Starting at the line that has "left ankle: (92, 221)" and stopping after the line that has "left eye: (146, 94)", reproduce the listing below exactly; omit everything else.

- **DATA SUPPLIED**:
■ ■ ■ ■

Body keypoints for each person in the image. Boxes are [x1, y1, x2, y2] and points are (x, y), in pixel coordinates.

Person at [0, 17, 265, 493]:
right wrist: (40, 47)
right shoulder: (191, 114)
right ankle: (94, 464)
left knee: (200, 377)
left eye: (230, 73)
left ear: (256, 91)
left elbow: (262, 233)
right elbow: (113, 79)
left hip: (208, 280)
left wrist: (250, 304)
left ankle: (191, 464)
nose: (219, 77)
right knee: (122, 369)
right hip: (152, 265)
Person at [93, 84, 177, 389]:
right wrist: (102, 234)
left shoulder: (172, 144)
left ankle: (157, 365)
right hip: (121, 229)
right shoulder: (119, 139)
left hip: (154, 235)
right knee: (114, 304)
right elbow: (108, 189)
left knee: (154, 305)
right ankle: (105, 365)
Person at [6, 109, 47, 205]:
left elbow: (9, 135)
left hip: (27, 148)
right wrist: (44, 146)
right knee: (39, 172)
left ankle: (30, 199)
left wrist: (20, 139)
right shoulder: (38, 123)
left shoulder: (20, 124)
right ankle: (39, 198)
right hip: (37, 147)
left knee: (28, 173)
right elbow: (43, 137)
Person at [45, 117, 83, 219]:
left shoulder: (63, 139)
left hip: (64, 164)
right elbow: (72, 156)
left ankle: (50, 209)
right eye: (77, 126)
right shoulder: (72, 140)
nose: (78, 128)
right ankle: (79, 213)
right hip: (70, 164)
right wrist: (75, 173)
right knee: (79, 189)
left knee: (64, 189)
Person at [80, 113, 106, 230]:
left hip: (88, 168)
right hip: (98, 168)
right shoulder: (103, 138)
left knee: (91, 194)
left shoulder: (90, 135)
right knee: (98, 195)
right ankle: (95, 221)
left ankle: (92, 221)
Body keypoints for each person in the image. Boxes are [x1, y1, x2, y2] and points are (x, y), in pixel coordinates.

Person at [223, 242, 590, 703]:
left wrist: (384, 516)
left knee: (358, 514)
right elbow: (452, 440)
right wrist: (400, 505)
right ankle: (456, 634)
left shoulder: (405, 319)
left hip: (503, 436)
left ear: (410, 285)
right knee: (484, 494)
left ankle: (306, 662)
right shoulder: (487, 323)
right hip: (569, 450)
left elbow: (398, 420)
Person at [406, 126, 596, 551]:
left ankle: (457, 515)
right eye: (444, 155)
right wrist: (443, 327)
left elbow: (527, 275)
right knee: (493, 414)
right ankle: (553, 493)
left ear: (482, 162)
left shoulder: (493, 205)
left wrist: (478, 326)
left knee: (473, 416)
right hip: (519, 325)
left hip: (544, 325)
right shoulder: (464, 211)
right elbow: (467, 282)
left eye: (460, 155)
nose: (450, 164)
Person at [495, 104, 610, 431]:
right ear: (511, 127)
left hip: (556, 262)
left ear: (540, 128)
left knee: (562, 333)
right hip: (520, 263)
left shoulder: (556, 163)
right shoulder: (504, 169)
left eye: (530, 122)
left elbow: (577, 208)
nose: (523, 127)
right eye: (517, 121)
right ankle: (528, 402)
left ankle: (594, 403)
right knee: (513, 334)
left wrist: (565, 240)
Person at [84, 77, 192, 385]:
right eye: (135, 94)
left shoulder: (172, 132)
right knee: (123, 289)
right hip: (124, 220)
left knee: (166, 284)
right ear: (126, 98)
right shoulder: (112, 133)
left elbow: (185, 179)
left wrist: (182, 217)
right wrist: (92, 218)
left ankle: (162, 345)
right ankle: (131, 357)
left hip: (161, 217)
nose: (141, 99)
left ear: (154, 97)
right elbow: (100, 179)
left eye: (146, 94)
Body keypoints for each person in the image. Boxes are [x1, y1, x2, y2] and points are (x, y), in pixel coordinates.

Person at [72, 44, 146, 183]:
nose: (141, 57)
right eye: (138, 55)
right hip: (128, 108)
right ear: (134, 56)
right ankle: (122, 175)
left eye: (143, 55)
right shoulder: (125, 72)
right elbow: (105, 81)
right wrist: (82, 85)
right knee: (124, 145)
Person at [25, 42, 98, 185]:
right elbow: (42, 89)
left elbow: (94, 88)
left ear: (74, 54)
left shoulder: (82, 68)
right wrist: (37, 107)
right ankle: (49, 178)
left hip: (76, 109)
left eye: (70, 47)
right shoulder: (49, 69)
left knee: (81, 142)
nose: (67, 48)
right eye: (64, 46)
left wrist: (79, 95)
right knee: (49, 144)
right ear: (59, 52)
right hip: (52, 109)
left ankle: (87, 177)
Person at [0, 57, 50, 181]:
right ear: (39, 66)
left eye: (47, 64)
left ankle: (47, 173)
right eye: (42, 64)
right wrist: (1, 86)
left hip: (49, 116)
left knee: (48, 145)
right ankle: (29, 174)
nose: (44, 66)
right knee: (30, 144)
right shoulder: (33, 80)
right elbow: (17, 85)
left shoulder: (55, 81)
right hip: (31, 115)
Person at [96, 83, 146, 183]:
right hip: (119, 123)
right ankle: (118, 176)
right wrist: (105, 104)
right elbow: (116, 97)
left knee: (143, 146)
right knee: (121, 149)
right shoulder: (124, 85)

■ ■ ■ ■

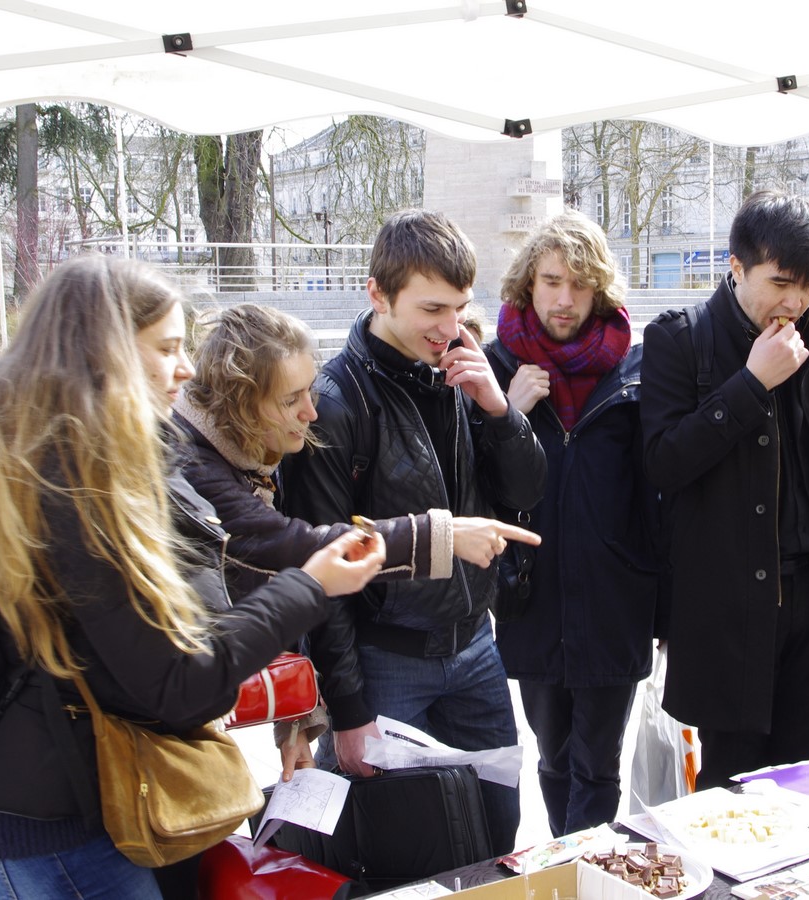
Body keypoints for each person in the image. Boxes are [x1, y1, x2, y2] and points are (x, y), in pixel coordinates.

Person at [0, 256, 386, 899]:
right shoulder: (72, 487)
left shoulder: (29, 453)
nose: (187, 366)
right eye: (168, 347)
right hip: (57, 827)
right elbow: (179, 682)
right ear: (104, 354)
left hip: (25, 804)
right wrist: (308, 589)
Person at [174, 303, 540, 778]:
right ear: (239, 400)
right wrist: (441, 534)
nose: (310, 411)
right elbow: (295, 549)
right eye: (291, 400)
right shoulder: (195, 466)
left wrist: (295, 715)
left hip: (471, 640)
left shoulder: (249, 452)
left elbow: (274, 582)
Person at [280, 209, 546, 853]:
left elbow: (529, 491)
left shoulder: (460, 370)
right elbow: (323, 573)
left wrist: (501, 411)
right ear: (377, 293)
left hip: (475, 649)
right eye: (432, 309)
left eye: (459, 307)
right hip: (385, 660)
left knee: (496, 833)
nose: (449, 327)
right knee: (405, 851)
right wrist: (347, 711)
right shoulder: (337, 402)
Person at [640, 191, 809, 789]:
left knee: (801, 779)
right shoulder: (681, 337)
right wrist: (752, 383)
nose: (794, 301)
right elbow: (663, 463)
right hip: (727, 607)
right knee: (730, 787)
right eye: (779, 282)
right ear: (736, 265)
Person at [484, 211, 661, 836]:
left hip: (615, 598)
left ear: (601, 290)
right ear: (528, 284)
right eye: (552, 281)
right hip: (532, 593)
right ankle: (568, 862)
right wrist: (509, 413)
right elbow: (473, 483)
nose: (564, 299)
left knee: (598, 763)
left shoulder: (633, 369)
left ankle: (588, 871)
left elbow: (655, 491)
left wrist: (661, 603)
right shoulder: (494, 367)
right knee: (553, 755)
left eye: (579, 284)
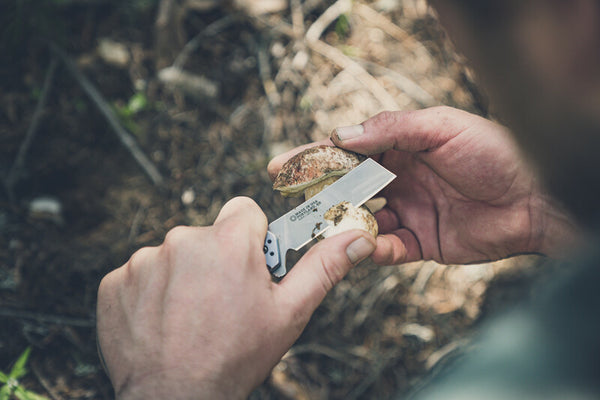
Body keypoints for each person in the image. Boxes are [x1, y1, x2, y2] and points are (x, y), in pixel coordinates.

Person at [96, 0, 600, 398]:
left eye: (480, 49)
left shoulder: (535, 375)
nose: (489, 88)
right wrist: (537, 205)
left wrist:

■ ■ ■ ■

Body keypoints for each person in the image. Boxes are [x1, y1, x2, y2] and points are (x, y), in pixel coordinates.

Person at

■ ■ ■ ■

- **EXPECTED ANSWER**:
left ankle: (92, 221)
Body keypoints for each person in the image. Boxes are [x1, y1, x2, y2] and points are (x, y), in pixel coordinates.

Person at [223, 242, 590, 703]:
left wrist: (384, 516)
left knee: (358, 514)
right elbow: (452, 440)
right wrist: (400, 505)
right ankle: (456, 634)
left shoulder: (405, 319)
left hip: (503, 436)
left ear: (410, 285)
right knee: (484, 494)
left ankle: (306, 662)
right shoulder: (487, 323)
right hip: (569, 450)
left elbow: (398, 420)
Person at [406, 126, 596, 551]:
left ankle: (457, 515)
right eye: (444, 155)
right wrist: (443, 327)
left elbow: (527, 275)
right knee: (493, 414)
right ankle: (553, 493)
left ear: (482, 162)
left shoulder: (493, 205)
left wrist: (478, 326)
left knee: (473, 416)
right hip: (519, 325)
left hip: (544, 325)
right shoulder: (464, 211)
right elbow: (467, 282)
left eye: (460, 155)
nose: (450, 164)
Person at [495, 104, 610, 431]:
right ear: (511, 127)
left hip: (556, 262)
left ear: (540, 128)
left knee: (562, 333)
right hip: (520, 263)
left shoulder: (556, 163)
right shoulder: (504, 169)
left eye: (530, 122)
left elbow: (577, 208)
nose: (523, 127)
right eye: (517, 121)
right ankle: (528, 402)
left ankle: (594, 403)
right knee: (513, 334)
left wrist: (565, 240)
Person at [84, 77, 192, 385]:
right eye: (135, 94)
left shoulder: (172, 132)
right knee: (123, 289)
right hip: (124, 220)
left knee: (166, 284)
right ear: (126, 98)
right shoulder: (112, 133)
left elbow: (185, 179)
left wrist: (182, 217)
right wrist: (92, 218)
left ankle: (162, 345)
right ankle: (131, 357)
left hip: (161, 217)
nose: (141, 99)
left ear: (154, 97)
right elbow: (100, 179)
left eye: (146, 94)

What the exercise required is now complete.